J.K. Rowling, author of the immensely popular Harry Potter series, is making a foray into the New World — and some readers are rather less than happy. The first of a four-part series on History of Magic in North America came out on Tuesday, and the Social Justice Warriors are already attacking it full force.
Adrienne Keene, a member of the Cherokee Nation, was not pleased to see part of her heritage published in a popular fictional universe. She attacked Rowling’s inclusion of the Native American legend of the “skin walker” — which Rowling claimed was an effort by non-magical people to demonize witches and wizards. Keene angrily declared that people who aren’t members of the tribe should not concern themselves with Native American lore.
What you do need to know is that the belief of these things (beings?) has a deep and powerful place in Navajo understandings of the world. It is connected to many other concepts and many other ceremonial understandings and lifeways. It is not just a scary story, or something to tell kids to get them to behave, it’s much deeper than that. My own community also has shape-shifters, but I’m not delving into that either.
What happens when Rowling pulls this in, is we as Native people are now opened up to a barrage of questions about these beliefs and traditions (take a look at my twitter mentions if you don’t believe me)–but these are not things that need or should be discussed by outsiders. At all. I’m sorry if that seems “unfair,” but that’s how our cultures survive.
The other piece here is that Rowling is completely re-writing these traditions. Traditions that come from a particular context, place, understanding, and truth. These things are not “misunderstood wizards”. Not by any stretch of the imagination.
These claims of “cultural appropriation” are particularly rich, as Rowling’s world is clearly fictional and never meant to minimize the cultures which she includes in it. Part of the fun of Harry Potter is EXACTLY the cultural “appropriation.” Rowling takes real-world cultural artifacts — from Bible quotes to Latin incantations to mythical creatures like Centaurs — and makes her fictional world that much more immersive and believable.
This blending with the real world is a great deal of what makes Harry Potter so artful — and likely one of the reasons it became so popular.
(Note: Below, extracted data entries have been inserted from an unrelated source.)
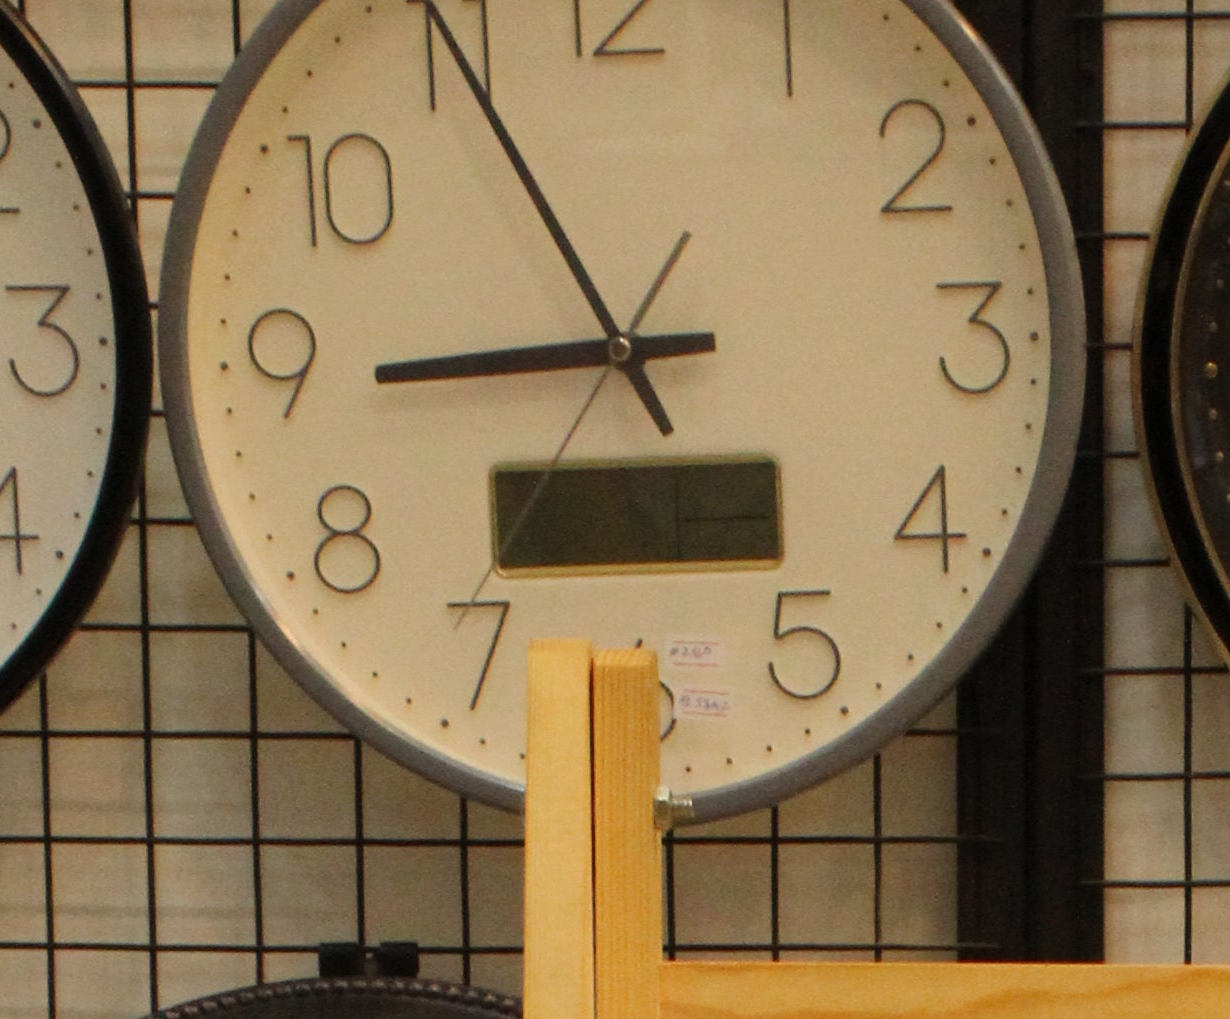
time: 8:55
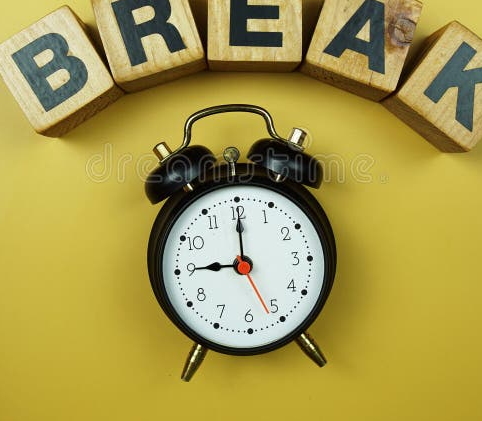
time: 9:00
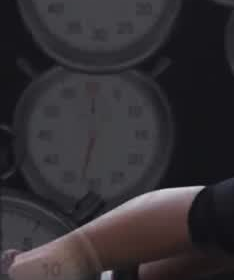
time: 12:32
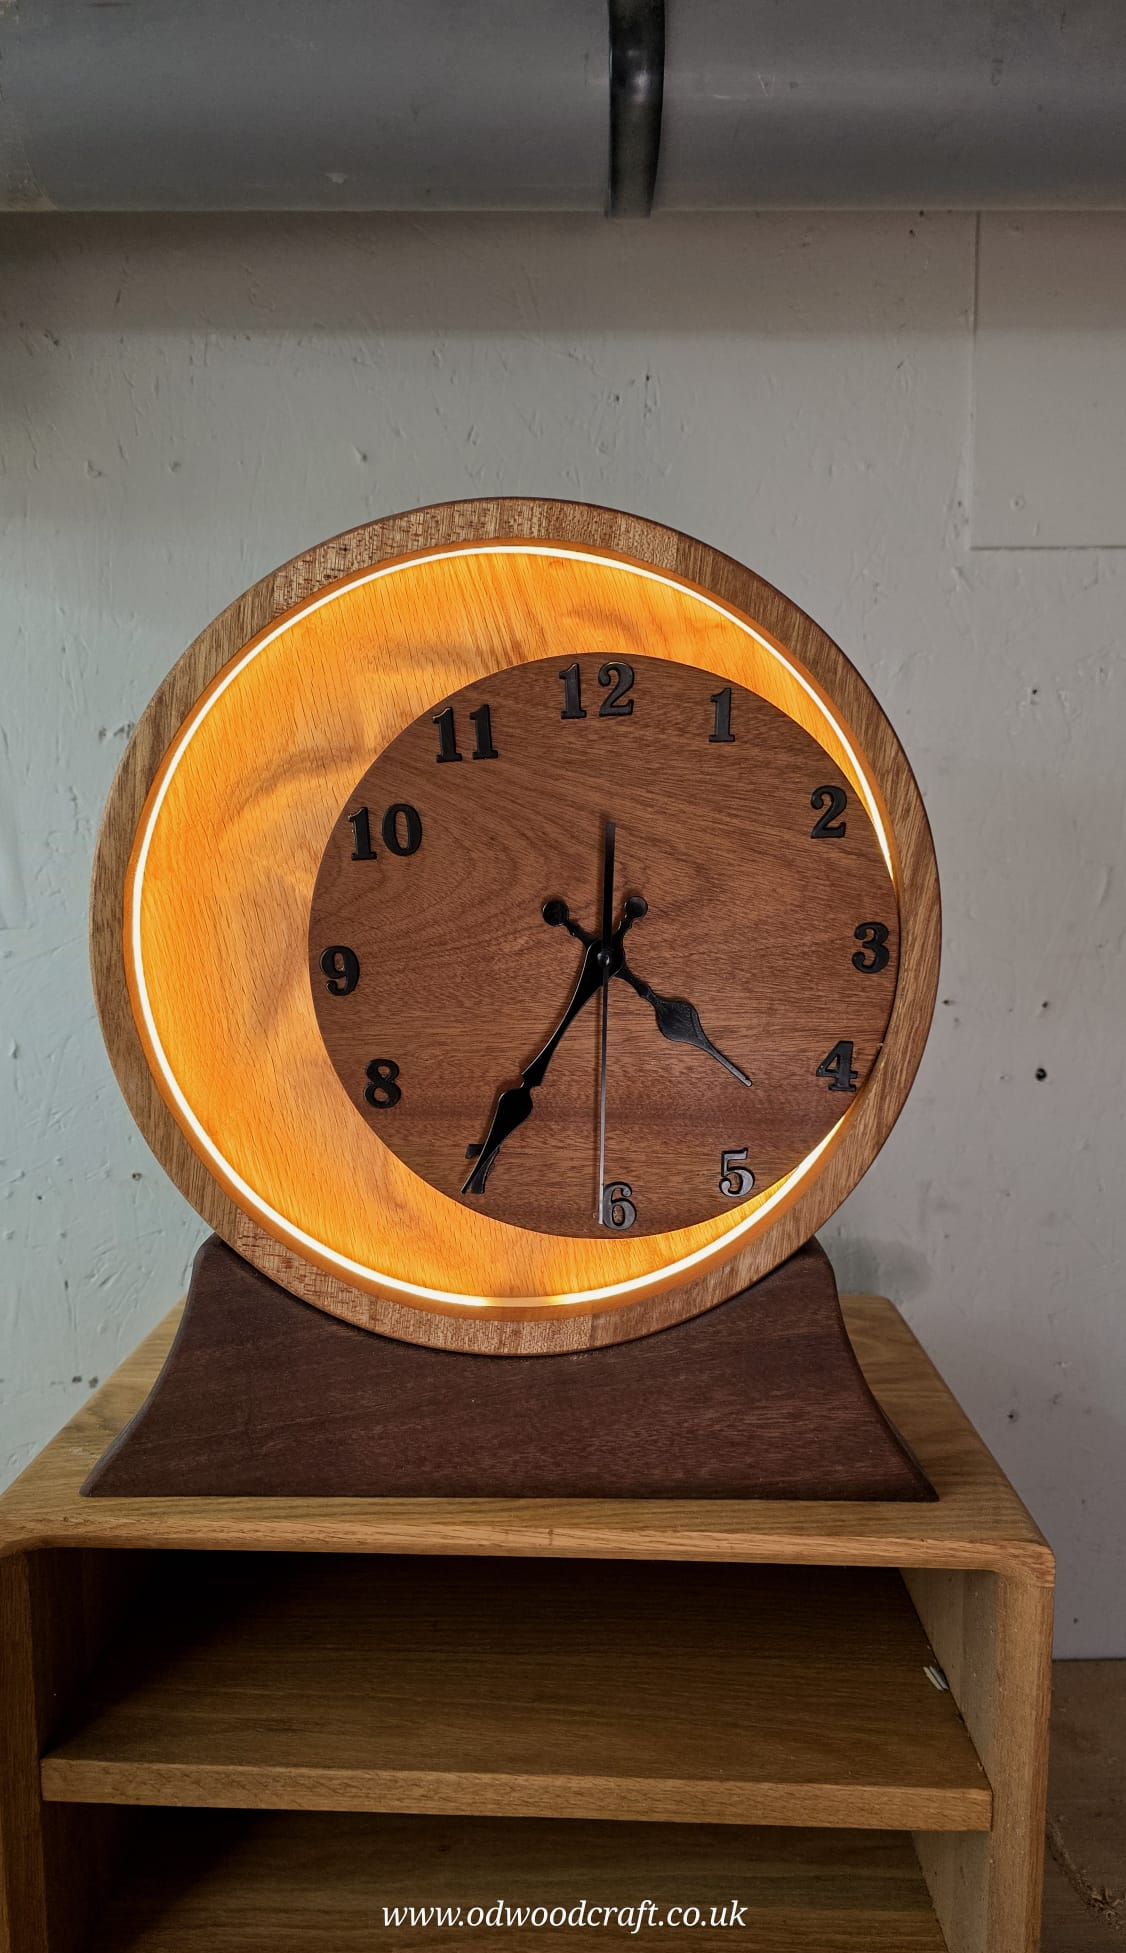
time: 4:35
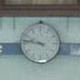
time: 9:47
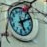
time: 5:09
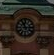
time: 11:14
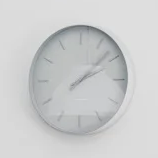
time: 2:07
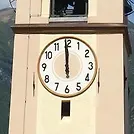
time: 11:59
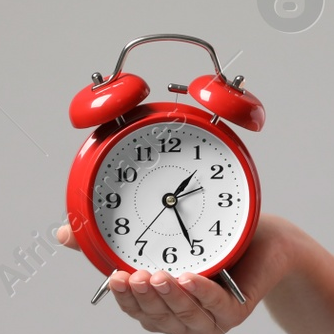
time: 1:25
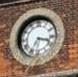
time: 3:34
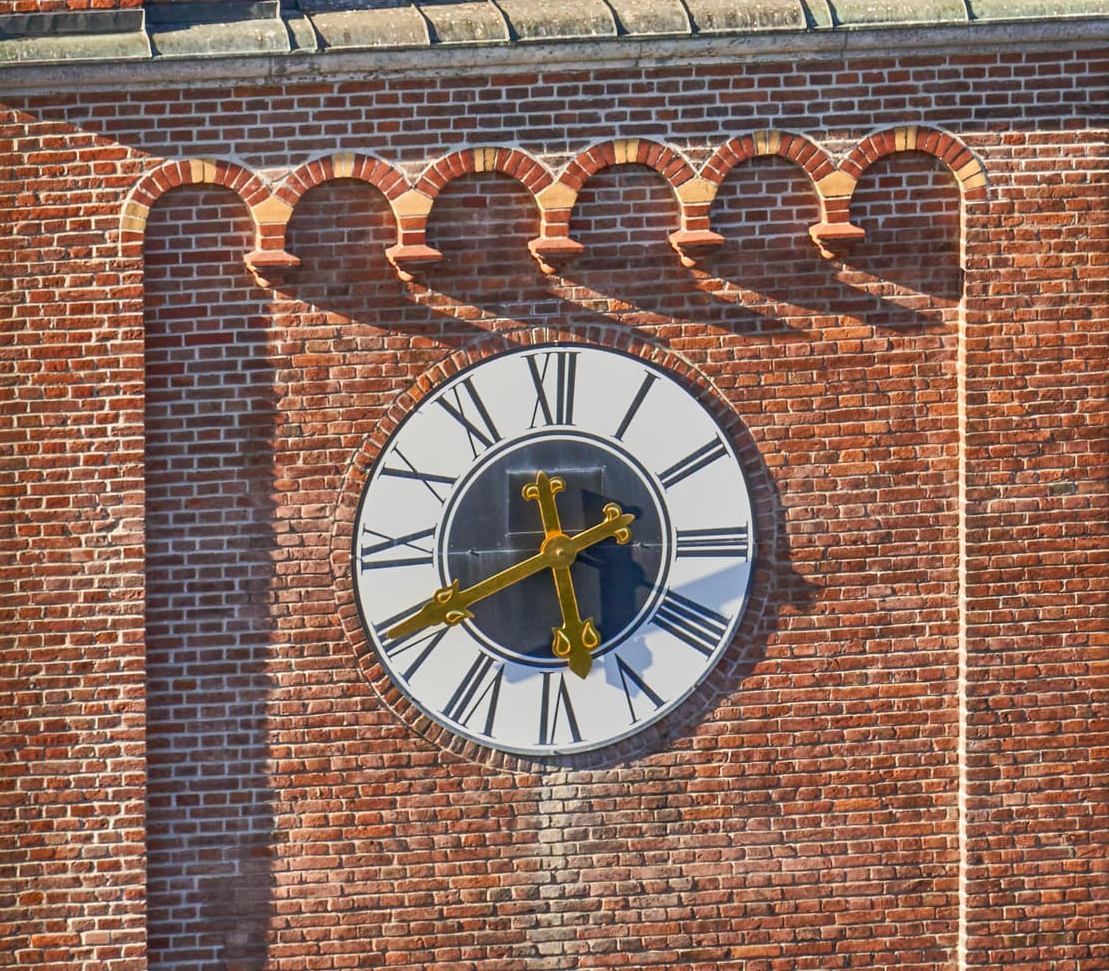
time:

It’s similar to the cult followings of Supernatural and other such shows, which bring in multiple perspectives in a fictional world. Such presentations of culture are not disrespectful, indeed quite the contrary.
To a hammer, everything seems like a nail. If you’re looking for ways to get offended, you’ll find them. Get over yourselves — it’s not colonialist, it’s just fun.
You can’t just claim and take a living tradition of a marginalized people. That’s straight up colonialism/appropriation @jk_rowling.